Eventually, the special case of the 'name' tag started to create problems in the organization of my code (it was awful), so that kludge, along with a good deal of equally stinky code was replaced. File names became first-class metadata again and things worked relatively well. While I was working in this new system though, I realized that some situations were not covered by simply preserving file names. When I store a file, it gets placed in a sort of bucket for each of its tags. To pick out a file, we have to specify which buckets we want to look in and what the name of the file is that we want to find in these buckets. If the file isn't in any one of the buckets then we return a "not here" value. This generally works by taking a path like "/tag1/tag2/tag3/file_we_want", translating the dirname into a list of buckets, ("tag1", "tag2", "tag3"), to check and checking for "file_we_want" in each bucket. Our problems start when we have files that share some set of tags and a name. There are 3 cases where this happens:
Let, Name(File_a) == Name(File_b)
  1. File_a has tag set A, File_b has tag set B, A is a subset of B
  2. the same, but B is a subset of A
  3. File_a has tag set A, File_b has tag set B, and there exists a tag set C such that C is a subset of A and C is a subset of B
The case where the tag sets of File_a and File_b are equal isn't a problem since that implies that they are the same file.

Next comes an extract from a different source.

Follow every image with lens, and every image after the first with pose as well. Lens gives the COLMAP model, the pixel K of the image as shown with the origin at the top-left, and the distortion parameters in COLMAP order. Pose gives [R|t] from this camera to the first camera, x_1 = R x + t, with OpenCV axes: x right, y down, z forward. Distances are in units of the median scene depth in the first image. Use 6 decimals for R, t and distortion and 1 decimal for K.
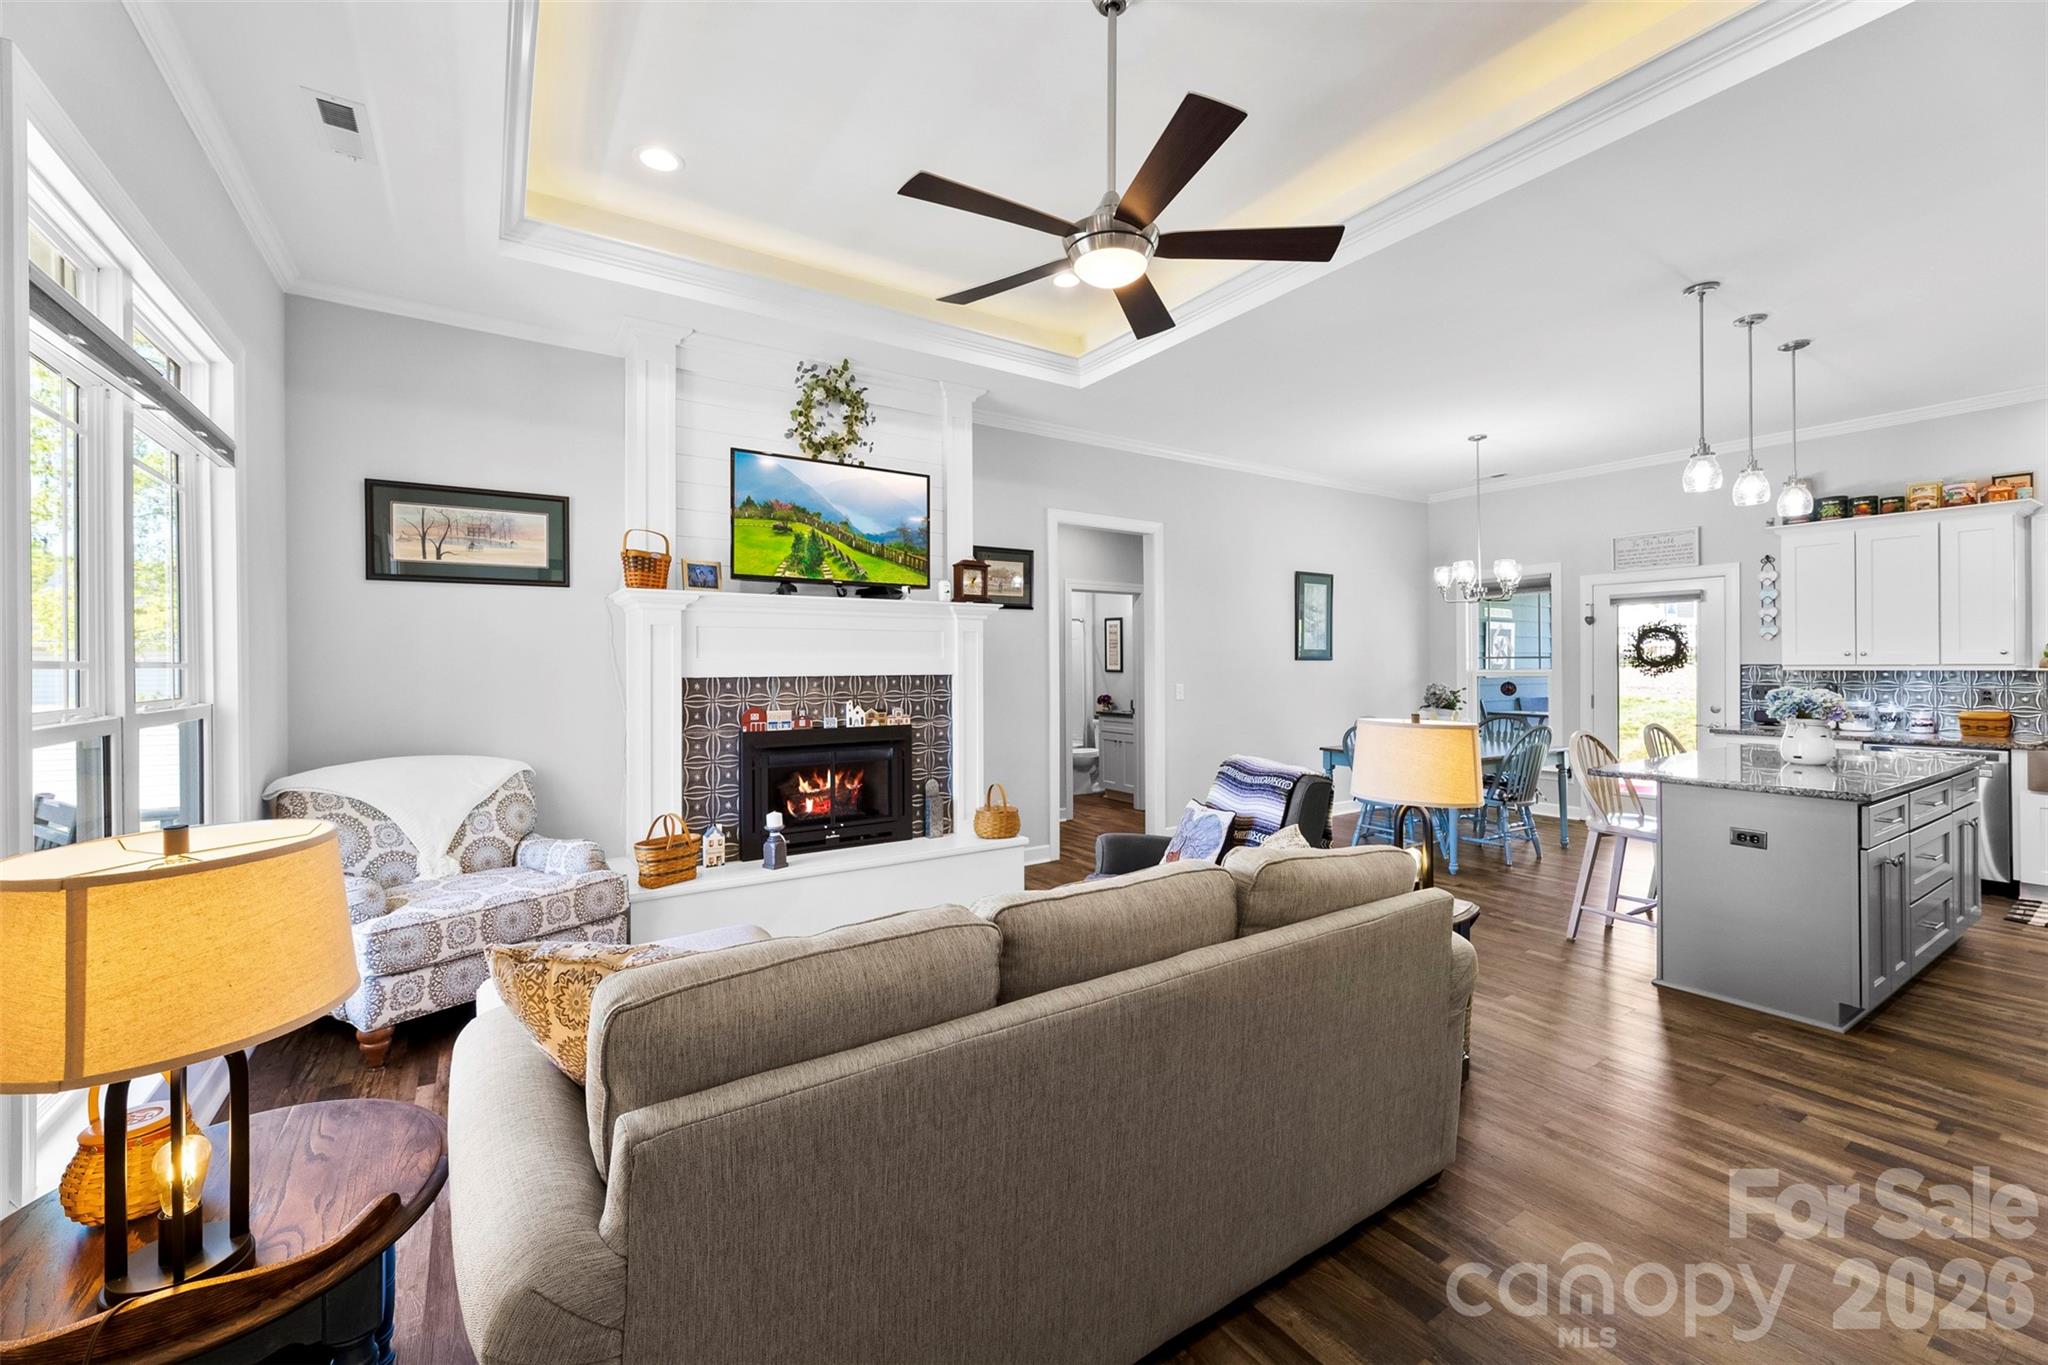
lens RADIAL K [[826.5, 0, 1011.9], [0, 826.5, 666.7], [0, 0, 1]] dist [-0.003361, 0.001264]
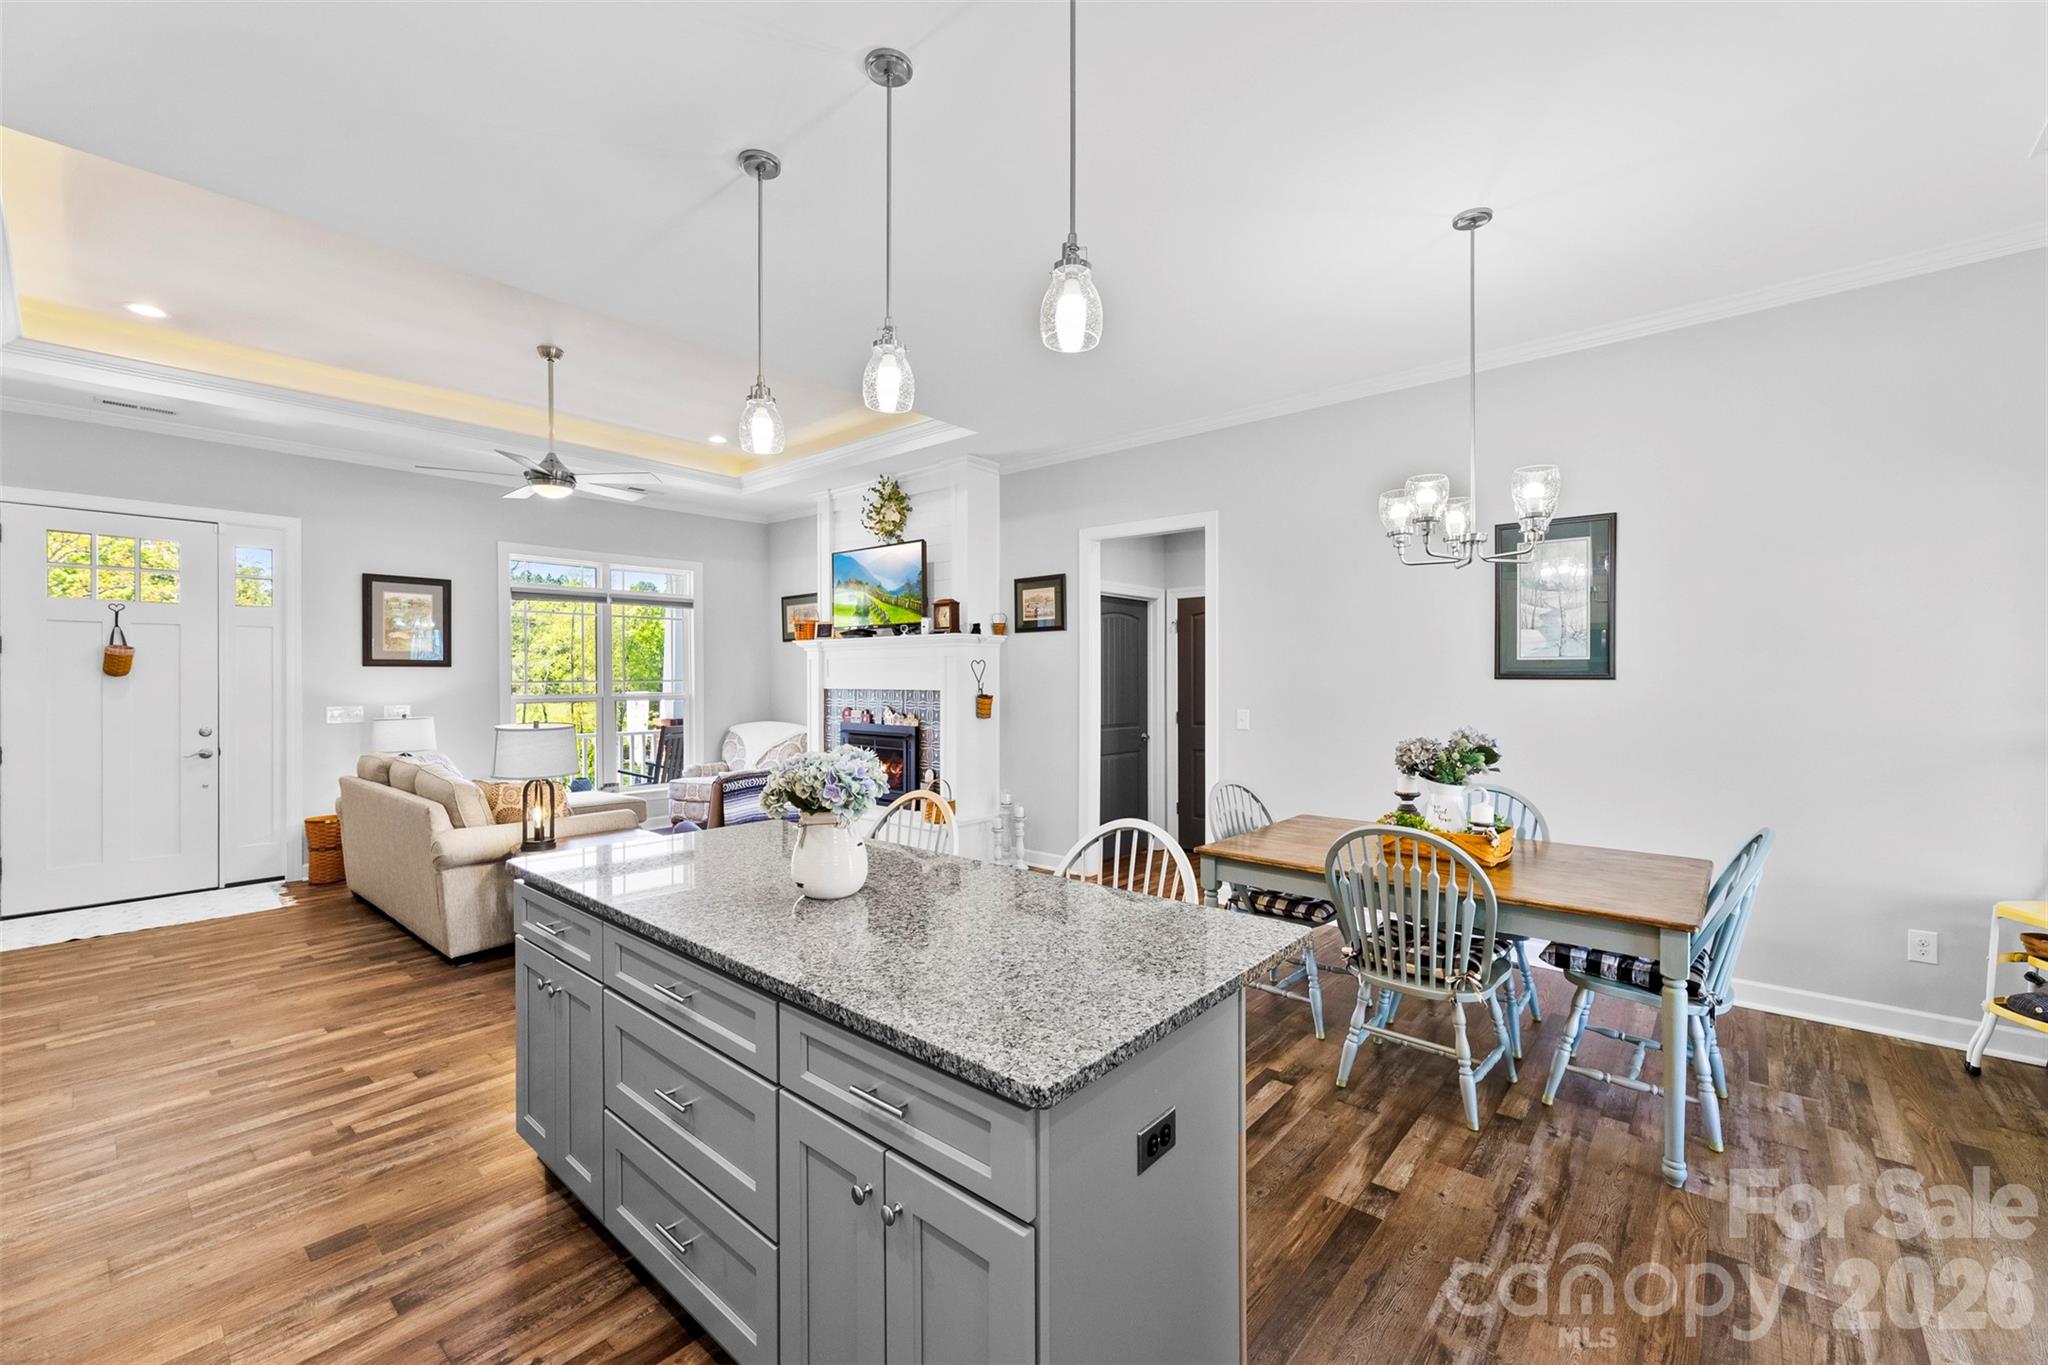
lens RADIAL K [[826.5, 0, 1024.6], [0, 826.5, 680.3], [0, 0, 1]] dist [-0.003361, 0.001264]
pose [[0.283153, 0.009358, -0.959029, 1.250297], [-0.000290, 0.999953, 0.009672, -0.019078], [0.959075, -0.002461, 0.283143, 0.802758]]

In all of these cases, there is a set of buckets where the data that we are seeking can't be gotten by knowing only those buckets, but requires knowledge of which order the files were put in the buckets and how that order affects which file you see, or if we're in case 1 or case 2, which file still exists. There are some schemes where most of the user-supplied names would be preserved, and even one I've thought of where files are stored in a stack rather than being overwritten. None of these seem effective or natural, so I don't want to bother with them.  After thinking over this problem I recalled the no-file-name concept and decided to give it another chance.

Setting my earlier misgivings aside, how does removing file names solve my identity crisis? We still keep identifiers, but we just ensure that they are unique. That's easy because every file that's added to TagFS gets a brand-new id number. By identifying files this way we are guaranteed not to have any collisions, so the precondition for my problem cases can't happen (as long as you make fewer files than a 4-byte integer can hold). The only worthy considerations then are, first, how a human user identifies files based only on tags and an id number, second, and more importantly, how can we do all of the things we did with file names, with tags?

I won't answer those questions because I doubt that anything I could come up with would be as worthy a solution as whatever people would come up with while actually using TagFS. Different workflows would have to be designed for some tasks and file management utilities would have to be redesigned. These aren't minor hurdles to overcome (far from), but they don't present a fundamental challenge to the idea of removing file names.